------ Page extract

Ferkans — Interactive Telecom Tutor

ex-cc-ch01-01

Easy

A shared-link network has $K = 5$ users and $N = 10$ files, each of size $F$ bits. Each user has cache size $M = 2$ files. Compute the uncoded worst-case delivery rate and the (preview) MAN delivery rate.

Show Hint

Uncoded: $R = K(1 - M/N)$ .

MAN: $R = K(1 - M/N)/(1 + KM/N)$ .

Solution

Uncoded

$R_{\text{unc}} = 5 \cdot (1 - 2/10) = 5 \cdot 0.8 = 4$ files.

MAN

$R_{\text{MAN}} = 5 \cdot 0.8 / (1 + 5 \cdot 2/10) = 4/2 = 2$ files. The gain factor is $1 + KM/N = 2$ .

ex-cc-ch01-02

Easy

Prove that for any caching scheme on a shared-link network, $R(M) \leq K$ and $R(M = N) = 0$ .

Show Hint

Consider the trivial delivery strategy.

If $M = N$ , every user holds a copy of the library.

Solution

Upper bound R ≤ K

The server can always unicast one file per user, requiring at most $K$ file units on the shared link.

R(N) = 0

If each user caches the entire library, every requested file is a hit; no delivery is needed.

ex-cc-ch01-03

Easy

Under Zipf demand with exponent $\alpha$ and library $N = 1000$ , show that the cache-hit ratio of popularity caching equals $M/N$ only when $\alpha = 0$ (uniform demand). Compute the hit ratio at $M = 100$ for $\alpha = 0, 1$ .

Show Hint

Uniform demand means every $P_n = 1/N$ .

Harmonic number $H_N \approx \ln N + \gamma$ for $\alpha = 1$ .

Solution

Uniform case

$h = \sum_{n=1}^{M} 1/N = M/N = 0.1$ .

α = 1 case

$h = H_{M,1} / H_{N,1} \approx \ln(100)/\ln(1000) = \log_{10} 100 / \log_{10} 1000 \approx 0.67$ .

ex-cc-ch01-04

Easy

For the shared-link network, explain in one paragraph why the placement phase cannot depend on the demand vector $\mathbf{d}$ .

------------
------ Excerpted records

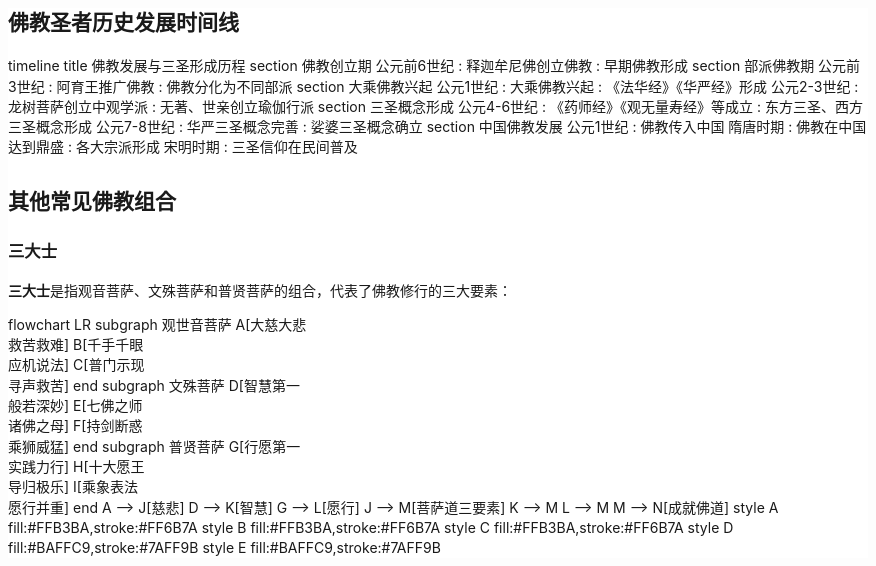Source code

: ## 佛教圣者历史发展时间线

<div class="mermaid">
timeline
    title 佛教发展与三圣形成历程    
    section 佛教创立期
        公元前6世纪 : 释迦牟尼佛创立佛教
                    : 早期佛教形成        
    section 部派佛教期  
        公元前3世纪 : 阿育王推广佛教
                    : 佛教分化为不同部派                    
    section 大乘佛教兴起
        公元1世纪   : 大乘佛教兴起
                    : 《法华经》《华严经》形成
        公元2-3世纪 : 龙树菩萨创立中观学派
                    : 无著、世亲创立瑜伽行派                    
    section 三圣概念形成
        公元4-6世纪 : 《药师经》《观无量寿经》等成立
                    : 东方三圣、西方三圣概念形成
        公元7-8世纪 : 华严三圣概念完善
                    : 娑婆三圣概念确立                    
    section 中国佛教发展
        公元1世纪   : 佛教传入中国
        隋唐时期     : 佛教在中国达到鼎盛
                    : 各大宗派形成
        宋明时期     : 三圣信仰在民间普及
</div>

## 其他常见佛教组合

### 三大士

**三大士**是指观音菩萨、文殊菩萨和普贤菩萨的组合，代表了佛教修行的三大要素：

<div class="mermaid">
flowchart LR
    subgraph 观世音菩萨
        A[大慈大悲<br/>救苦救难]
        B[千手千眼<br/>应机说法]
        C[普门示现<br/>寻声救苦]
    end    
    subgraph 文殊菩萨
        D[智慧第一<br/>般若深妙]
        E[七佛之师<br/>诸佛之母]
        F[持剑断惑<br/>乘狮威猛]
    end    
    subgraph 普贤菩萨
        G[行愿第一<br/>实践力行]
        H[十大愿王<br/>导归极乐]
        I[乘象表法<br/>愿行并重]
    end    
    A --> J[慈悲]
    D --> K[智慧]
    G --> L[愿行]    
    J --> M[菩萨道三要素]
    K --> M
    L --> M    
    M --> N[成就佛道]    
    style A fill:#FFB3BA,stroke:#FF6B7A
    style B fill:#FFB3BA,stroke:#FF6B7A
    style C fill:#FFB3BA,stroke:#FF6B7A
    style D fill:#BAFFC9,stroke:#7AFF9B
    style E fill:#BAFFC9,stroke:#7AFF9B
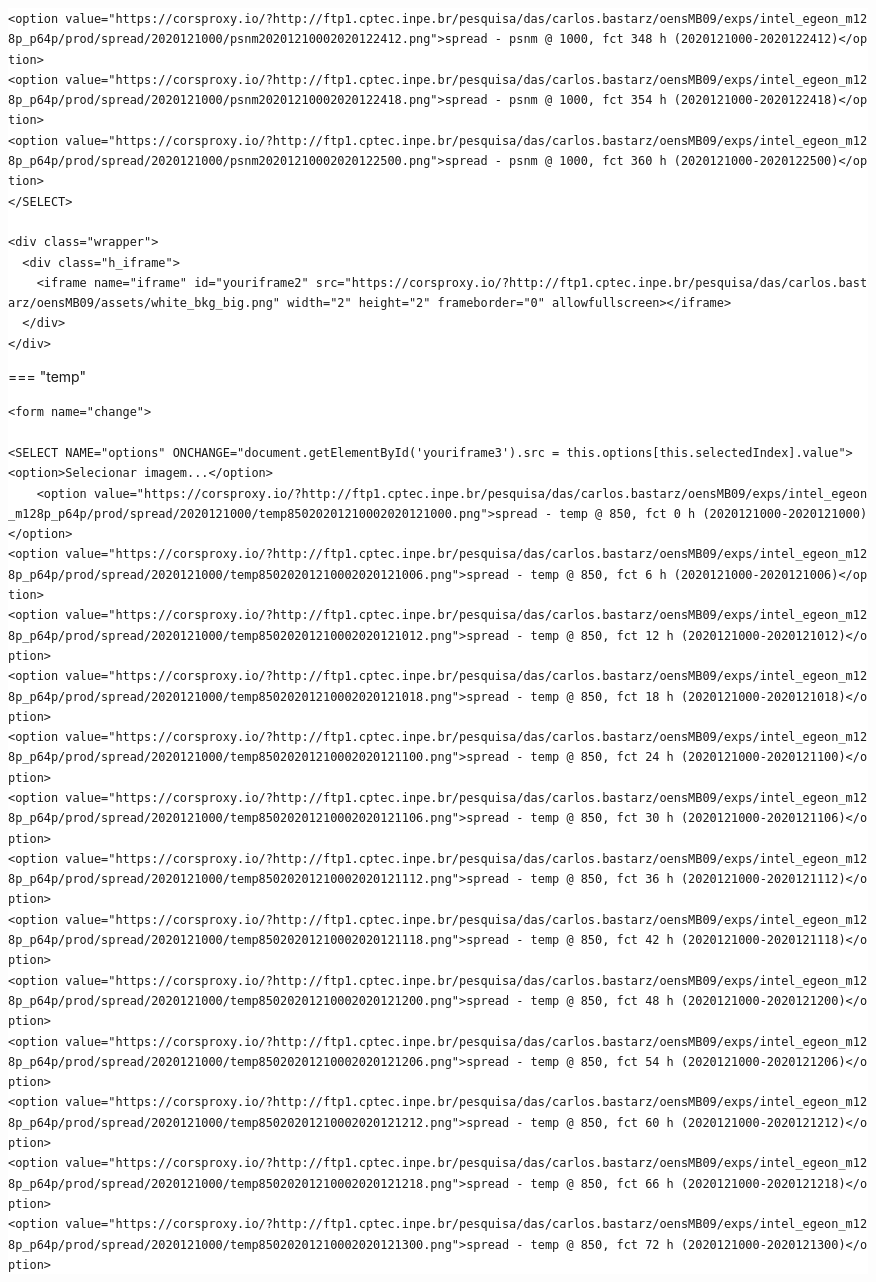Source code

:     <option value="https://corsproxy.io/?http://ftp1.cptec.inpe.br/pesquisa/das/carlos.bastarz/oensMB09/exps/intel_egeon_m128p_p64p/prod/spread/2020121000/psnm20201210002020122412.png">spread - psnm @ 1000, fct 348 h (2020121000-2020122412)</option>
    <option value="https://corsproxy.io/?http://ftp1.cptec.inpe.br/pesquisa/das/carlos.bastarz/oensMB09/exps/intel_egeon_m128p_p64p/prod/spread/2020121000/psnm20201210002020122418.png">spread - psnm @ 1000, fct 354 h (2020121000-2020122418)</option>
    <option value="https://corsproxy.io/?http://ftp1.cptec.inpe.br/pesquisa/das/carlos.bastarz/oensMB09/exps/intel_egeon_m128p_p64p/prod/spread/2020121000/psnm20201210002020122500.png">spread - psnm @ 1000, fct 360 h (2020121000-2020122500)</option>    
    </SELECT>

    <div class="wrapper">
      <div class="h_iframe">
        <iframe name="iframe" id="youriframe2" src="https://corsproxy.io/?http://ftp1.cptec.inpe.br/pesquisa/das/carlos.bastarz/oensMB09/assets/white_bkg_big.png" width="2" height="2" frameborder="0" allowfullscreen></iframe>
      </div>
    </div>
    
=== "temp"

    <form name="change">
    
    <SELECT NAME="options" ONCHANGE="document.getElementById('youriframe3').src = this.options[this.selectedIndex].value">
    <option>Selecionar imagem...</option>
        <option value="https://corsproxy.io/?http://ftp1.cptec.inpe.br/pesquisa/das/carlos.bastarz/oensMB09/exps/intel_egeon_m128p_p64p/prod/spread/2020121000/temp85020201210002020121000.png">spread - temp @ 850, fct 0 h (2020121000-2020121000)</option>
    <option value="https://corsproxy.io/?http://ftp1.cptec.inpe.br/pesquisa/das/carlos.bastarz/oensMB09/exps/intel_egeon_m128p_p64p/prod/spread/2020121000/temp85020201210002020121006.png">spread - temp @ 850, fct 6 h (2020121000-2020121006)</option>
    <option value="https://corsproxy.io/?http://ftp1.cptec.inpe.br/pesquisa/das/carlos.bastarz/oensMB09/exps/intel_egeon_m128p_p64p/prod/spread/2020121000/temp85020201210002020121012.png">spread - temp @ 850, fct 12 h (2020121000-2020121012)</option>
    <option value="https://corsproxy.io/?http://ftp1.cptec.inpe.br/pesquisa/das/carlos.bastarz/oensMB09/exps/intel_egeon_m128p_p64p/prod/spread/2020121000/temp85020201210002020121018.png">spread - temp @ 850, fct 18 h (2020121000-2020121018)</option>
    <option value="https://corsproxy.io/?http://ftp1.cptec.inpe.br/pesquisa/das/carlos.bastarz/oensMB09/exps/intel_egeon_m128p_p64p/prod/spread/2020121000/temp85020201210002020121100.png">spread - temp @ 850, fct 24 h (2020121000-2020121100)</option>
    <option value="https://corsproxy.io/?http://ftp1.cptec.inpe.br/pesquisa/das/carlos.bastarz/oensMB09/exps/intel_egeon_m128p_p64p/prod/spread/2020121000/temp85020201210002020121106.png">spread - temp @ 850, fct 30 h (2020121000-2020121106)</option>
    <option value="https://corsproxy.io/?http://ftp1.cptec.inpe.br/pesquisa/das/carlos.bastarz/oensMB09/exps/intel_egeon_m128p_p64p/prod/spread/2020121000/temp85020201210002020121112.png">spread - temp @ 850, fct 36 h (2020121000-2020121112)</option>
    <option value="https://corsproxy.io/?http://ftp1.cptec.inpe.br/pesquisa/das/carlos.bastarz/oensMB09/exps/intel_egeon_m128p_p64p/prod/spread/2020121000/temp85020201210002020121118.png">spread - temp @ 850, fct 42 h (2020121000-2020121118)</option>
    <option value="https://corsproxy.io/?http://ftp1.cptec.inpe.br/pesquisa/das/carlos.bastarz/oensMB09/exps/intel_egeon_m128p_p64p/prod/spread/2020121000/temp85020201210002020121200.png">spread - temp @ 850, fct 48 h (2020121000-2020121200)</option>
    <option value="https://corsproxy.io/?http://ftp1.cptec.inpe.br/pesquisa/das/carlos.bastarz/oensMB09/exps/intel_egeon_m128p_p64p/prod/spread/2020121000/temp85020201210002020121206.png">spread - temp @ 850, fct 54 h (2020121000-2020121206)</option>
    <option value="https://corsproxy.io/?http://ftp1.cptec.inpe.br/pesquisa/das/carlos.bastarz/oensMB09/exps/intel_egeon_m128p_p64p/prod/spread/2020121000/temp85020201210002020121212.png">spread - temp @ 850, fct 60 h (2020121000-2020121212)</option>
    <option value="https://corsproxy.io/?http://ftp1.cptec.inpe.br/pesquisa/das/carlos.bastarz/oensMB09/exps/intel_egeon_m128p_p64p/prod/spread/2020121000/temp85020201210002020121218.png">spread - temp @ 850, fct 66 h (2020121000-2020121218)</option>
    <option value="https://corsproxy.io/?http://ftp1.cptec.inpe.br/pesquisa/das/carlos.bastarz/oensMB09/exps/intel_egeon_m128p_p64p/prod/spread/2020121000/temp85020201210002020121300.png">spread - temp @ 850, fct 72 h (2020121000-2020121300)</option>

------------

→ **Requirement A**
Echo the caching exercises word for word, starting at "Under Zipf demand" and ending at "for $\alpha = 0, 1$ .".
→ **Requirement B**
Answer these from the caching exercises:
(i) How many users and how many files does the network in the first exercise have?
(ii) What hint is given for proving that R(M) ≤ K?
(iii) What hit ratio does the solution give for the α = 1 case?
You won't need the entries.

→ **Response area A**
Under Zipf demand with exponent $\alpha$ and library $N = 1000$ , show that the cache-hit ratio of popularity caching equals $M/N$ only when $\alpha = 0$ (uniform demand). Compute the hit ratio at $M = 100$ for $\alpha = 0, 1$ .

→ **Response area B**
(i) 5 users and 10 files.
(ii) Consider the trivial delivery strategy.
(iii) Approximately 0.67.